Thursday, June 16, 2011

A Fireman's Dream

A Fireman's Dream
by Everett A. Zarzychi

I chose this book from Dorrance Publishing because the story plot sounded good. I'm a fan of romance and always enjoy a well written love story.

The story is of a fireman who buys a raffle ticket for charity and ends up winning the date with a super model.
They fall in love and this book is their love story.

I hate to write bad reviews. There is always some good in a book to pull from. But I don't think I've ever read a book that was written so poorly. It is full of grammar and spelling errors which bothers me. But the main reason for my dislike was that the story lacked feeling. It was stilted and boring.

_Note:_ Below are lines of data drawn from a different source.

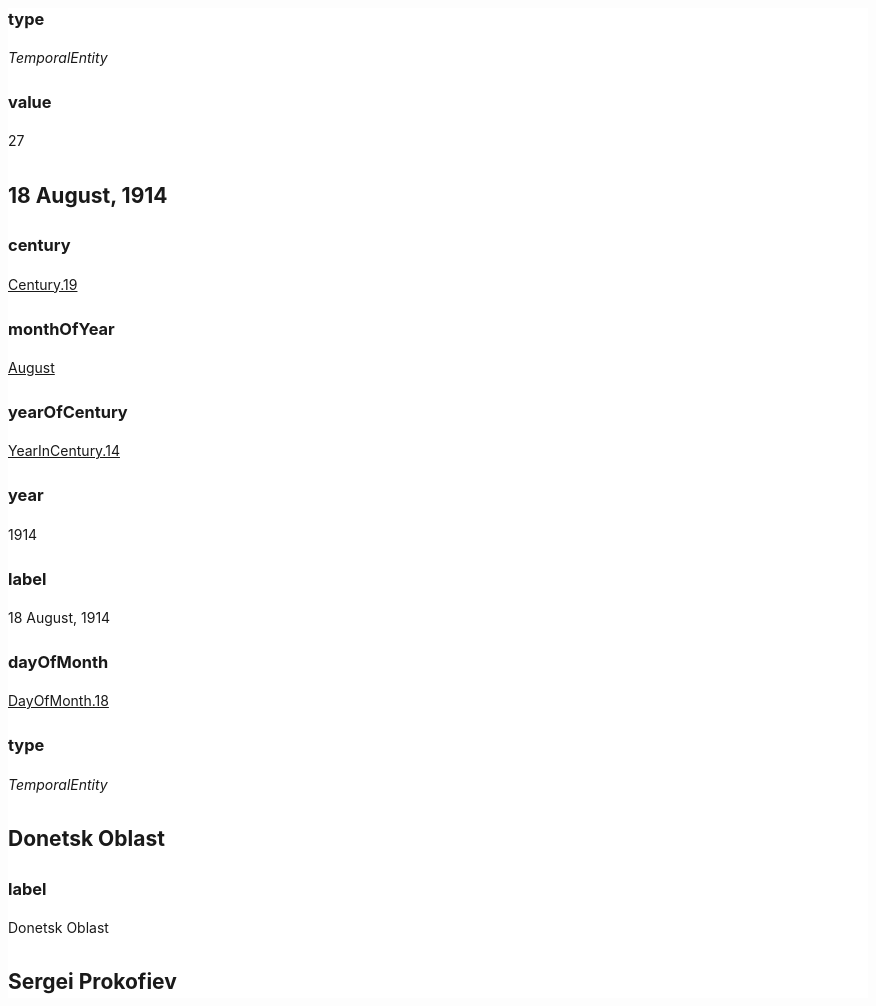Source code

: ### type


*TemporalEntity*

### value


27

## 18 August, 1914

### century


[Century.19](#Century.19)

### monthOfYear


[August](#August)

### yearOfCentury


[YearInCentury.14](#YearInCentury.14)

### year


1914

### label


18 August, 1914

### dayOfMonth


[DayOfMonth.18](#DayOfMonth.18)

### type


*TemporalEntity*

## Donetsk Oblast

### label


Donetsk Oblast

## Sergei Prokofiev

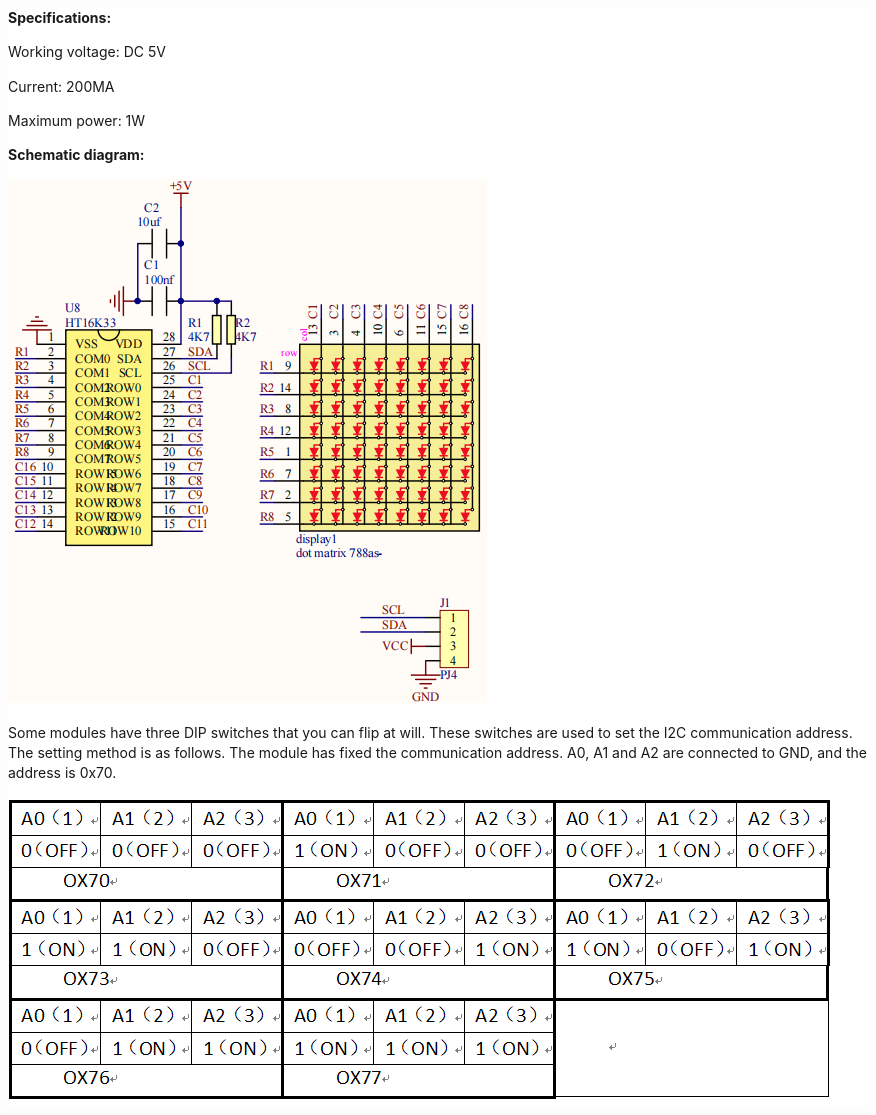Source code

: **Specifications:**

Working voltage: DC 5V

Current: 200MA

Maximum power: 1W

**Schematic diagram:**

![](./media/b04fe5e60695365a23644395aaef5085.png)

Some modules have three DIP switches that you can flip at will. These switches are used to set the I2C communication address. The setting method is as follows. The module has fixed the communication address. A0, A1 and A2 are connected to GND, and the address is 0x70.  

![Img](./media/img-20231116152427.png)
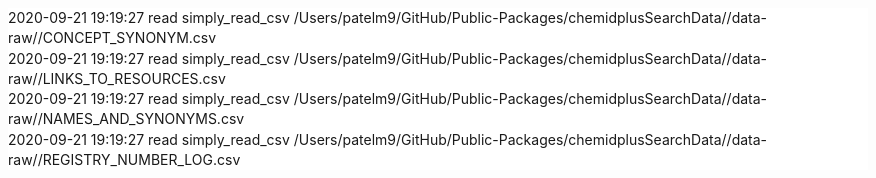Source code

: 2020-09-21 19:19:27	read	simply_read_csv	/Users/patelm9/GitHub/Public-Packages/chemidplusSearchData//data-raw//CONCEPT_SYNONYM.csv	
2020-09-21 19:19:27	read	simply_read_csv	/Users/patelm9/GitHub/Public-Packages/chemidplusSearchData//data-raw//LINKS_TO_RESOURCES.csv	
2020-09-21 19:19:27	read	simply_read_csv	/Users/patelm9/GitHub/Public-Packages/chemidplusSearchData//data-raw//NAMES_AND_SYNONYMS.csv	
2020-09-21 19:19:27	read	simply_read_csv	/Users/patelm9/GitHub/Public-Packages/chemidplusSearchData//data-raw//REGISTRY_NUMBER_LOG.csv	
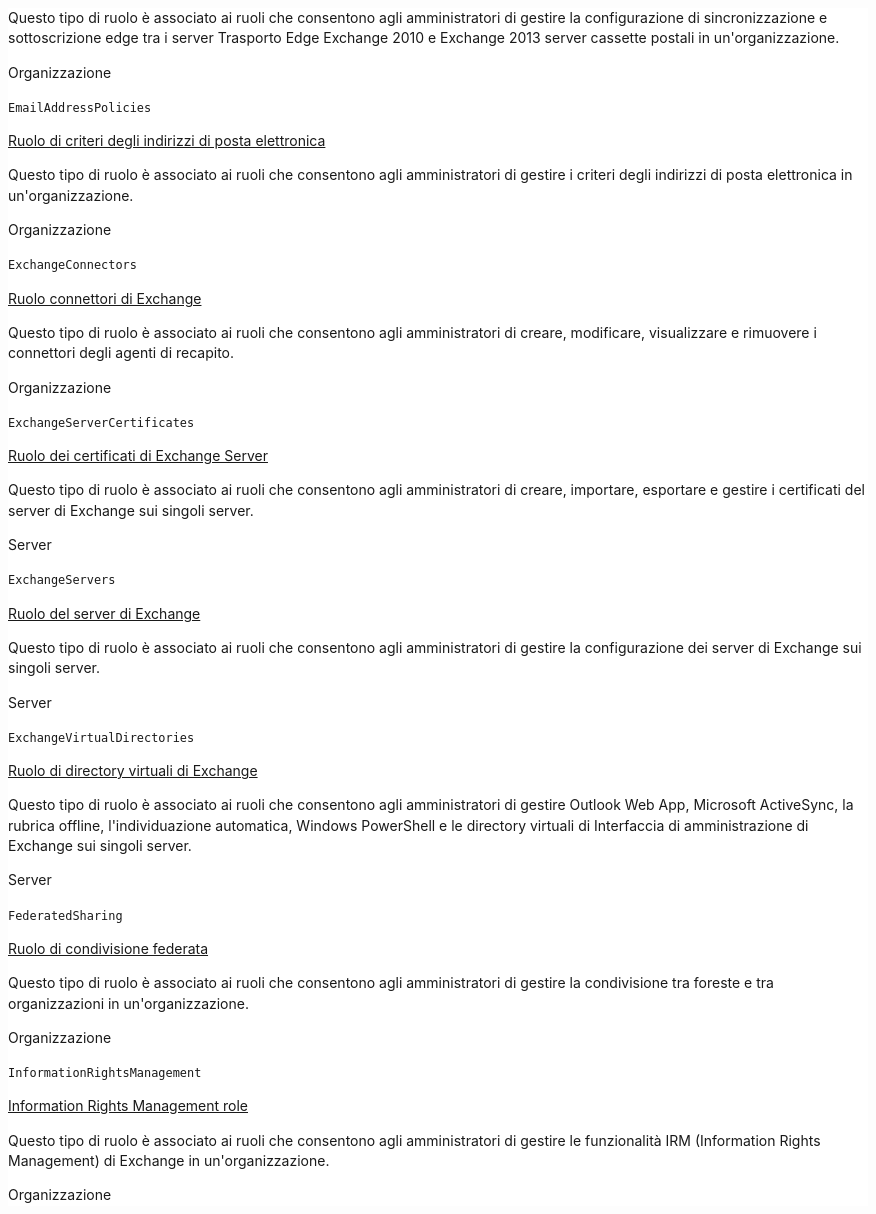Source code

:<td><p>Questo tipo di ruolo è associato ai ruoli che consentono agli amministratori di gestire la configurazione di sincronizzazione e sottoscrizione edge tra i server Trasporto Edge Exchange 2010 e Exchange 2013 server cassette postali in un'organizzazione.</p></td>
<td><p>Organizzazione</p></td>
</tr>
<tr class="even">
<td><p><code>EmailAddressPolicies</code></p></td>
<td><p><a href="e-mail-address-policies-role-exchange-2013-help.md">Ruolo di criteri degli indirizzi di posta elettronica</a></p></td>
<td><p>Questo tipo di ruolo è associato ai ruoli che consentono agli amministratori di gestire i criteri degli indirizzi di posta elettronica in un'organizzazione.</p></td>
<td><p>Organizzazione</p></td>
</tr>
<tr class="odd">
<td><p><code>ExchangeConnectors</code></p></td>
<td><p><a href="exchange-connectors-role-exchange-2013-help.md">Ruolo connettori di Exchange</a></p></td>
<td><p>Questo tipo di ruolo è associato ai ruoli che consentono agli amministratori di creare, modificare, visualizzare e rimuovere i connettori degli agenti di recapito.</p></td>
<td><p>Organizzazione</p></td>
</tr>
<tr class="even">
<td><p><code>ExchangeServerCertificates</code></p></td>
<td><p><a href="exchange-server-certificates-role-exchange-2013-help.md">Ruolo dei certificati di Exchange Server</a></p></td>
<td><p>Questo tipo di ruolo è associato ai ruoli che consentono agli amministratori di creare, importare, esportare e gestire i certificati del server di Exchange sui singoli server.</p></td>
<td><p>Server</p></td>
</tr>
<tr class="odd">
<td><p><code>ExchangeServers</code></p></td>
<td><p><a href="exchange-servers-role-exchange-2013-help.md">Ruolo del server di Exchange</a></p></td>
<td><p>Questo tipo di ruolo è associato ai ruoli che consentono agli amministratori di gestire la configurazione dei server di Exchange sui singoli server.</p></td>
<td><p>Server</p></td>
</tr>
<tr class="even">
<td><p><code>ExchangeVirtualDirectories</code></p></td>
<td><p><a href="exchange-virtual-directories-role-exchange-2013-help.md">Ruolo di directory virtuali di Exchange</a></p></td>
<td><p>Questo tipo di ruolo è associato ai ruoli che consentono agli amministratori di gestire Outlook Web App, Microsoft ActiveSync, la rubrica offline, l'individuazione automatica, Windows PowerShell e le directory virtuali di Interfaccia di amministrazione di Exchange sui singoli server.</p></td>
<td><p>Server</p></td>
</tr>
<tr class="odd">
<td><p><code>FederatedSharing</code></p></td>
<td><p><a href="federated-sharing-role-exchange-2013-help.md">Ruolo di condivisione federata</a></p></td>
<td><p>Questo tipo di ruolo è associato ai ruoli che consentono agli amministratori di gestire la condivisione tra foreste e tra organizzazioni in un'organizzazione.</p></td>
<td><p>Organizzazione</p></td>
</tr>
<tr class="even">
<td><p><code>InformationRightsManagement</code></p></td>
<td><p><a href="information-rights-management-role-exchange-2013-help.md">Information Rights Management role</a></p></td>
<td><p>Questo tipo di ruolo è associato ai ruoli che consentono agli amministratori di gestire le funzionalità IRM (Information Rights Management) di Exchange in un'organizzazione.</p></td>
<td><p>Organizzazione</p></td>
</tr>
<tr class="odd">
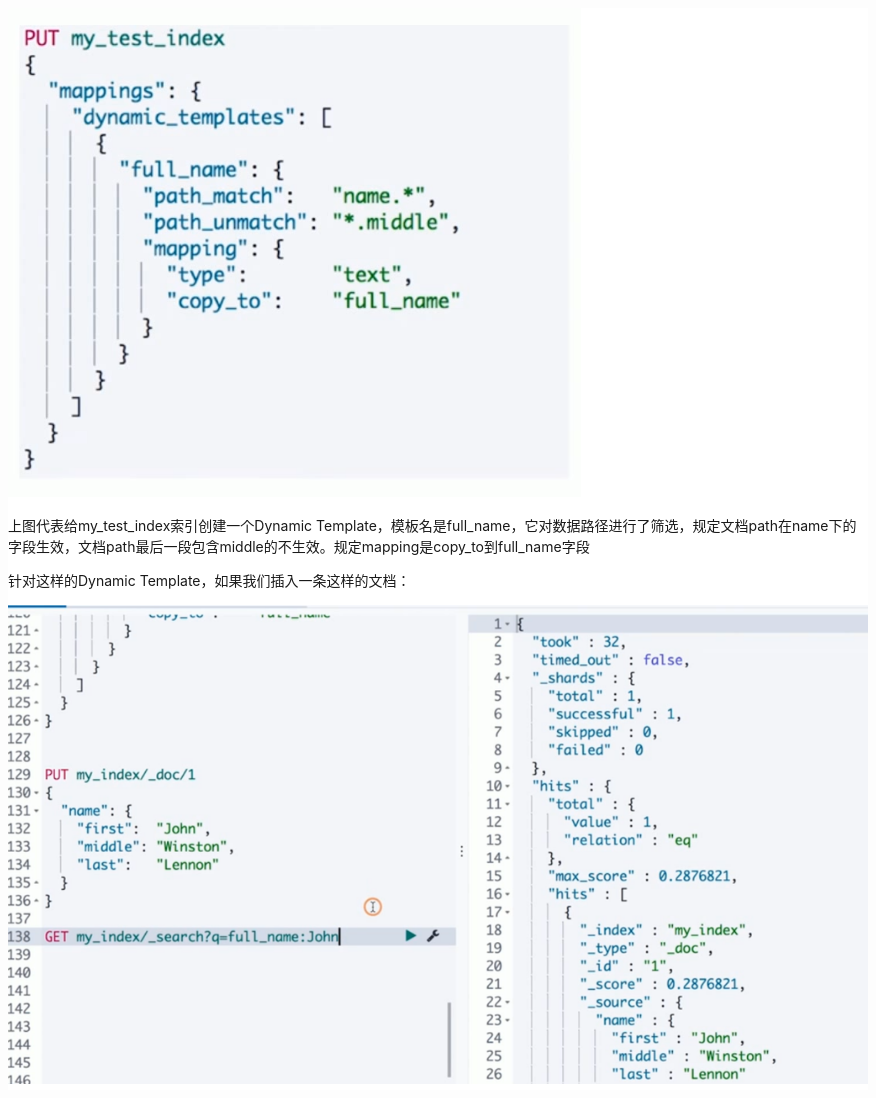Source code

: ![QQ图片20220930233732](QQ图片20220930233732.png)

上图代表给my_test_index索引创建一个Dynamic Template，模板名是full_name，它对数据路径进行了筛选，规定文档path在name下的字段生效，文档path最后一段包含middle的不生效。规定mapping是copy_to到full_name字段

针对这样的Dynamic Template，如果我们插入一条这样的文档：

![QQ图片20220930234014](QQ图片20220930234014.png)
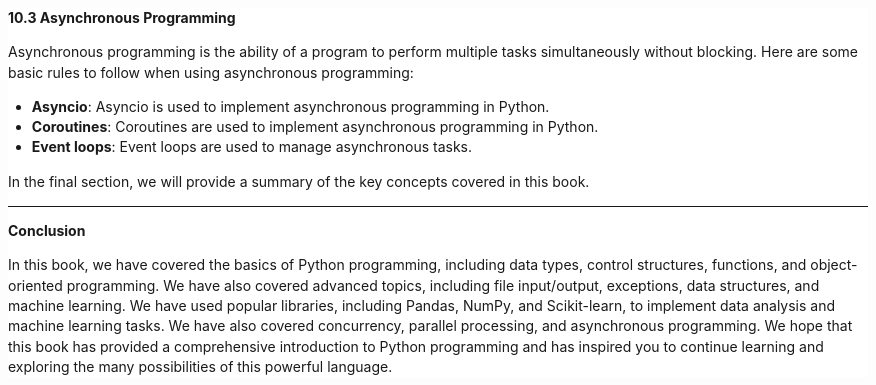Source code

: <p><strong>10.3 Asynchronous Programming</strong></p>

<p>Asynchronous programming is the ability of a program to perform multiple tasks simultaneously without blocking. Here are some basic rules to follow when using asynchronous programming:</p>

<ul>
<li><strong>Asyncio</strong>: Asyncio is used to implement asynchronous programming in Python.</li>
<li><strong>Coroutines</strong>: Coroutines are used to implement asynchronous programming in Python.</li>
<li><strong>Event loops</strong>: Event loops are used to manage asynchronous tasks.</li>
</ul>

<p>In the final section, we will provide a summary of the key concepts covered in this book.</p>

<hr />

<p><strong>Conclusion</strong></p>

<p>In this book, we have covered the basics of Python programming, including data types, control structures, functions, and object-oriented programming. We have also covered advanced topics, including file input/output, exceptions, data structures, and machine learning. We have used popular libraries, including Pandas, NumPy, and Scikit-learn, to implement data analysis and machine learning tasks. We have also covered concurrency, parallel processing, and asynchronous programming. We hope that this book has provided a comprehensive introduction to Python programming and has inspired you to continue learning and exploring the many possibilities of this powerful language.</p>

The writer details every second of their lives. He mentions what the main characters do and eat every morning even though it appears to be the same routine every day. Each day is spelled out for you. The story leaves nothing for the reader to imagine. Here is a sample -
Soon after, Laura got the phone book from the drawer and turned to the page with Wendy's phone number. She picked up the phone and dialed. The phone rang. Mike answered the phone. Laura said    "Hello."
Mike said   "Hello."
Laura told him that it was his Aunt Laura, and she wanted to speak to him and his mommy. Mike told her to hold on and went to get his mother. He yelled to his mother that his Aunt Laura was on the phone. Wendy picked up the phone and greeted Laura. Then she asked her what was up. Laura asked Wendy how she was. . .
I do not need to know every detail and action that occurs. Couldn't the author have mentioned that Laura called Wendy and asked her to be her bridesmaid and left it at that? Do we really need to know every single drink a group of four orders at a restaurant? Is it necessary to tell us that the waitress put each plate of food in front of the person who ordered it? It was truly painful to read.
I had to laugh several times throughout the book because the characters didn't seem true to real life. Do men "scream" in excitement over love, gossip about their love life like women do, or lay in bed thinking of their feelings of love and hopes of marriage after the first date? 
It just didn't seem like the characters had "character".
The story line is a good one. But the author needs to put feeling and depth into his characters, add some drama to the story and put in relevant details. Once the story has some substance to it - send it to an editor before it ever sees a publisher.

I received this book free of charge in exchange for my honest review.